Prometheus Monitoring

Prometheus Metrics for the Training Operator

Old Version

This page is about Kubeflow Training Operator V1, for the latest information check the Kubeflow Trainer V2 documentation.

Follow this guide for migrating to Kubeflow Trainer V2.

This guide explains how to monitor Kubeflow training jobs using Prometheus metrics. The Training Operator exposes these metrics, providing essential insights into the status of distributed machine learning workloads.

Note

Metrics are only generated in response to specific events. For example, job creation metrics will only appear after a job has been created. If a metric is not visible, it may be because the corresponding event has not occurred yet.

Prometheus Metrics for Training Operator

The Training Operator includes a built-in /metrics endpoint exposes Prometheus metrics. This feature is enabled by default and requires no additional configuration for basic use.

Configuring Metrics Port

By default, metrics are exposed on port 8080 and can be scraped from any IP address.
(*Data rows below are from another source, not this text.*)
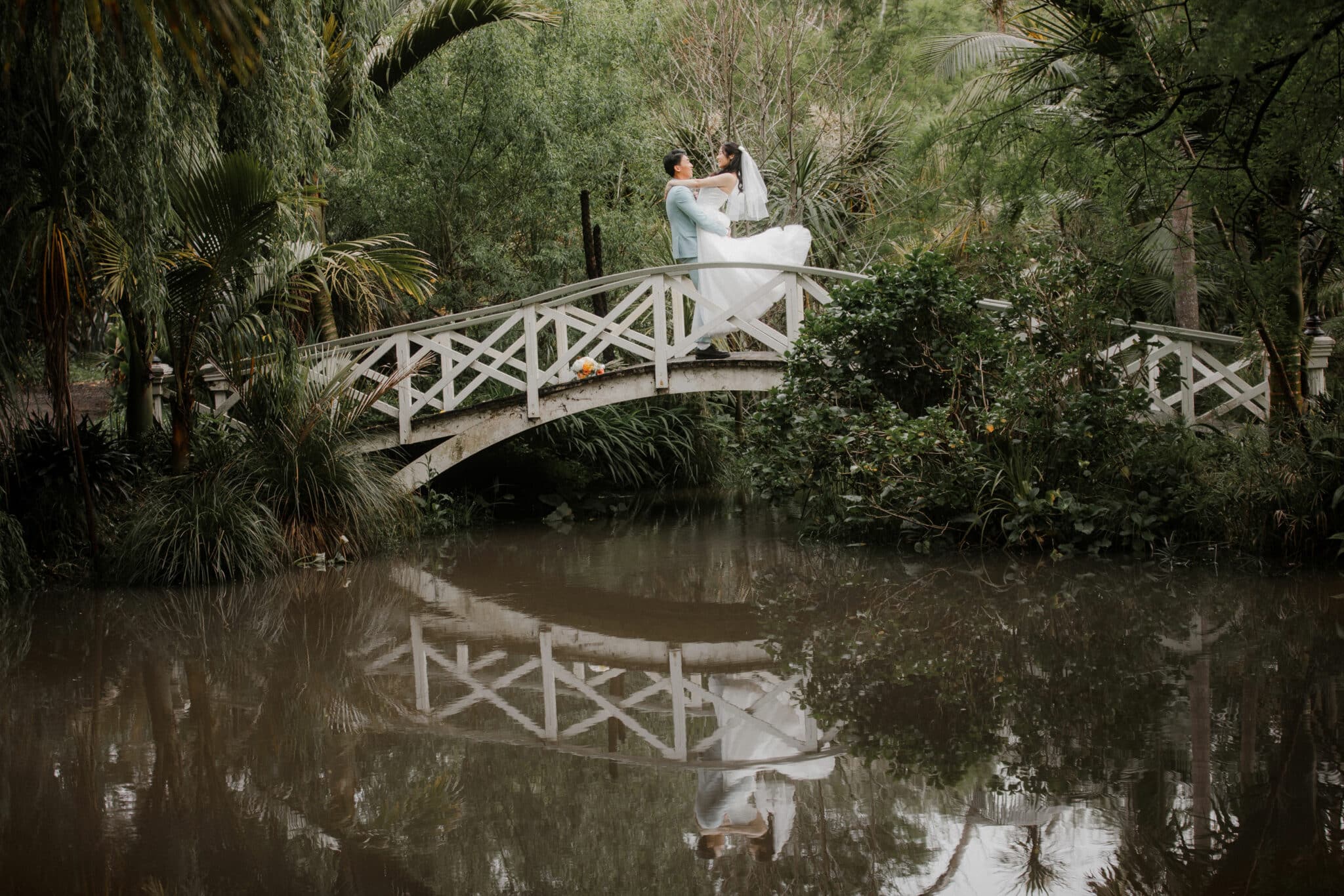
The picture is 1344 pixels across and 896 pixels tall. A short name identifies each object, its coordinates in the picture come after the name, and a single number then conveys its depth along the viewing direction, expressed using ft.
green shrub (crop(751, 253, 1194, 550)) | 29.86
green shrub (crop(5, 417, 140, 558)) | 31.96
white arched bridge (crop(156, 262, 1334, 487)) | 38.14
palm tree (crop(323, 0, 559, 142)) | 41.06
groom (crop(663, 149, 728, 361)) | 39.09
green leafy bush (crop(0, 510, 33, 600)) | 28.78
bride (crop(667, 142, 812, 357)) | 38.68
If you want to change the default port for metrics exporting and limit which IP address can scrape the metrics, simply add the metrics-bind-address argument.

For example:

# deployment.yaml for the Training Operator
spec:
    containers:
    - command:
        - /manager
        image: kubeflow/training-operator
        name: training-operator
        ports:
        - containerPort: 8080
        - containerPort: 9443
            name: webhook-server
            protocol: TCP
        args:
        - "--metrics-bind-address=192.168.1.100:8082"

Explanation:

--metrics-bind-address=192.168.1.100:8082 specifies that metrics are now available on port 8082, restricted to the IP address 192.168.1.100. Alternatively, you can bind the metrics to all interfaces by using 0.0.0.0:8082.

Accessing the Metrics

The method to access these metrics may vary depending on your Kubernetes setup and environment. For example, use the following command for local environments:

kubectl port-forward -n kubeflow deployment/training-operator 8080:8080

Then you’ll see metrics in this format via http://localhost:8080/metrics:

# HELP training_operator_jobs_created_total Counts number of jobs created
# TYPE training_operator_jobs_created_total counter
training_operator_jobs_created_total{framework="tensorflow",job_namespace="kubeflow"} 7

List of Job Metrics

Metric name

Description

Labels

training_operator_jobs_created_total

Total number of jobs created

namespace, framework

training_operator_jobs_deleted_total

Total number of jobs deleted

namespace, framework

training_operator_jobs_successful_total

Total number of successful jobs

namespace, framework

training_operator_jobs_failed_total

Total number of failed jobs

namespace, framework

training_operator_jobs_restarted_total

Total number of restarted jobs

namespace, framework

Labels information can be interpreted as follows:

Label name

Description

namespace

The Kubernetes namespace where the job is running

framework

The machine learning framework used (e.g. TensorFlow, PyTorch)